Trace point breakdown: per-function latency contribution, showing exactly which stage of the request pipeline is responsible for tail latency spikes.
Throughput overlay: requests per second correlated with latency, making it trivial to distinguish load-induced latency from code-induced latency.
Ring buffer saturation: percentage of events dropped per instance. If this exceeds 5%, we either need more trace points disabled or a faster exporter.

The dashboards are server-rendered with zero client-side JavaScript for the initial paint. Recharts hydrates for interactivity (zoom, hover tooltips, time range selection), but the critical information is visible before any JS loads. An engineer triaging a latency incident at 3am does not need to wait for a JavaScript bundle to see if the system is on fire.

Why We Open-Sourced the Zig Tracing Library

The Zig tracing library (zig-nanotrace) is open source as of February 2026. The aggregation service and dashboards are not.

The reasoning: the tracing library solves a universal problem. Every Zig project that cares about performance needs zero-overhead instrumentation, and the existing options (manually inserting std.time.Timer calls, using the built-in tracing allocator) are either high-overhead or limited in scope. By open-sourcing zig-nanotrace, we improve the Zig ecosystem, attract contributors who find and fix edge cases we have not encountered, and establish Anokuro as a credible Zig shop for recruiting purposes.

The aggregation pipeline is not open-sourced because it is tightly coupled to our specific operational requirements and would need significant generalization work to be useful outside our infrastructure. We would rather ship a focused, high-quality tracing library than a half-baked end-to-end observability platform.

The Result

Our production serving fleet runs with zero observability overhead. Our shadow fleet provides full nanosecond-resolution tracing at a cost of 3.2MB/s of network traffic per instance and one additional CPU core per machine for the exporter thread.

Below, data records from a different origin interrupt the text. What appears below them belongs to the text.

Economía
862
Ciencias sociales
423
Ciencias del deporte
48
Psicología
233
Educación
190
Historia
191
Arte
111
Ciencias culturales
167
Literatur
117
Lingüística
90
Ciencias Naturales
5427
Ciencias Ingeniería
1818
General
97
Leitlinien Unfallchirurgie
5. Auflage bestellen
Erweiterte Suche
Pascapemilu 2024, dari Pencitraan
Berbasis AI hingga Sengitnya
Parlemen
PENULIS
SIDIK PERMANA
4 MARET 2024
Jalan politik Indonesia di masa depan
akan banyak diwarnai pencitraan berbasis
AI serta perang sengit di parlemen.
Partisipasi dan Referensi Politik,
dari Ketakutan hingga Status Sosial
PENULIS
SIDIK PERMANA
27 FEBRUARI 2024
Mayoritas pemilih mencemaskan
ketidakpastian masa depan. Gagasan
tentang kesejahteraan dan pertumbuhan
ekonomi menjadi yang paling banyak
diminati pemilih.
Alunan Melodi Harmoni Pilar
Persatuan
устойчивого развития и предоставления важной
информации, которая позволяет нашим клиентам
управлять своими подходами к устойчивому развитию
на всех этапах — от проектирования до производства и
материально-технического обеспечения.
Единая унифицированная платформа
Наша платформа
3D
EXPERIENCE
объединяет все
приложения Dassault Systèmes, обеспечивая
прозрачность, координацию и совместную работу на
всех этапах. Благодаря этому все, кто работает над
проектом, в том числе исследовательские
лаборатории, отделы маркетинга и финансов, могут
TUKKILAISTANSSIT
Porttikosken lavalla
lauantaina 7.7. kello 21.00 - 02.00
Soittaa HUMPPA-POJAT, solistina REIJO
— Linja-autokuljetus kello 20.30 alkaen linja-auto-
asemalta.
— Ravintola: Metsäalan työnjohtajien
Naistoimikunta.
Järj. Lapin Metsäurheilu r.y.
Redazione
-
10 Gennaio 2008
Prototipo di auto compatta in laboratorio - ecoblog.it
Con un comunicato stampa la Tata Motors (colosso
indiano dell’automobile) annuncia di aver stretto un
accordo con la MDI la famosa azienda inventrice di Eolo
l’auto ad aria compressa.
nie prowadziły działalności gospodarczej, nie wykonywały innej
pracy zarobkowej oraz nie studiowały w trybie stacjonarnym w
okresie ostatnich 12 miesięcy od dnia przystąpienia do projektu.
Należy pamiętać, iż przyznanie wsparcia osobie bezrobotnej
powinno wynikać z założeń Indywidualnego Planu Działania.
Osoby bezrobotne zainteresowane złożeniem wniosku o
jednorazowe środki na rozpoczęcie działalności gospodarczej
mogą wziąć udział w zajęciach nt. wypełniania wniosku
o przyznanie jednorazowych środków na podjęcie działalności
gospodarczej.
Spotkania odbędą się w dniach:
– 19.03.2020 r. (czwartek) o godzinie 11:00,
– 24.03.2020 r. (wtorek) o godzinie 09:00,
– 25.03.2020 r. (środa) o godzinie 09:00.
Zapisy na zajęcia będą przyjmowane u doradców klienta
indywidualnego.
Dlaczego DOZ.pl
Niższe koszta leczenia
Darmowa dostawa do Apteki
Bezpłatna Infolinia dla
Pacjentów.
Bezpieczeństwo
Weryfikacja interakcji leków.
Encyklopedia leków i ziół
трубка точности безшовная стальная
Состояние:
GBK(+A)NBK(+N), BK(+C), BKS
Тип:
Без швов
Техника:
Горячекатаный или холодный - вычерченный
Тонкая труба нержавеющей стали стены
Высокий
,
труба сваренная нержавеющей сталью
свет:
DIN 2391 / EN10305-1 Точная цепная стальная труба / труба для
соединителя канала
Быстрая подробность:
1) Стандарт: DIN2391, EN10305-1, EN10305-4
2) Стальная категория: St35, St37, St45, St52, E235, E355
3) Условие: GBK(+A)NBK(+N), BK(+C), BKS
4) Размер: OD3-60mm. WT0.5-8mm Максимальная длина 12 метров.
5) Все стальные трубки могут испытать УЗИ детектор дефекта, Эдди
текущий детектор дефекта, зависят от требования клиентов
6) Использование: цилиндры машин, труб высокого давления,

When we investigate a latency regression, we have per-function timing data at nanosecond resolution, correlated across every stage of the request pipeline, with one-second granularity, going back 90 days. We can answer questions like "did the p999 of our frequency capping range scan increase after the last AnokuroDB compaction strategy change?" in under 30 seconds.

The commercial APM tools we evaluated cannot answer that question at all. They do not have the resolution. And they would cost us 2-15% of our latency budget for the privilege of not being able to answer it.

We measure everything. We pay for nothing on the hot path. That is the only acceptable tradeoff.